While the media often highlights Africa's low wages, impoverished living conditions, and low life expectancies due to intense labor and inadequate health systems to the forefront, Tchala also wants to highlight another piece of the puzzle, namely community inclusion. “We have 1000s of different ethnicities throughout West Africa. Anything that Alaffia does, I need 70% of the makeup of ethnicities that we have in that area to be included,” he explains.
He is quick to admit that the complex undertakings haven’t been easy, but it’s an obligation to himself and his home community that fuels Tchala’s desire to keep going, and he is hopeful that others will follow his company’s example. “It is easy to say, I'm supporting communities or giving X percentage. Operational implementation is the hardest one,” he states. “It requires more money than people are actually willing to put into it and is daunting to many. But it doesn’t need to be, Alaffia shows that it can be fair on both sides.”

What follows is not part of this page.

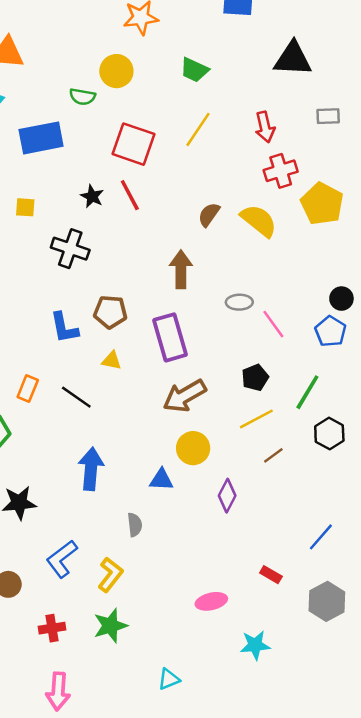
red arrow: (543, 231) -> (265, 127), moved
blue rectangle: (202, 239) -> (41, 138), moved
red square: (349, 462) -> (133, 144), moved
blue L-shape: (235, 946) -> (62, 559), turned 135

As for the future of the company, he wants to invite others to join him in order to gain even more strength through numbers. “Alaffia can positively and immediately impact human lives, therefore we need to continue. But how do we continue to expand as an organization? For this to work we need all the enterprises helping out,” he reflects. Tchala’s inspiring personal journey may have been the spark to ignite Alaffia, but the devotion behind it bears testament to the fact that one individual’s pursuit offers a growing ground for something far greater.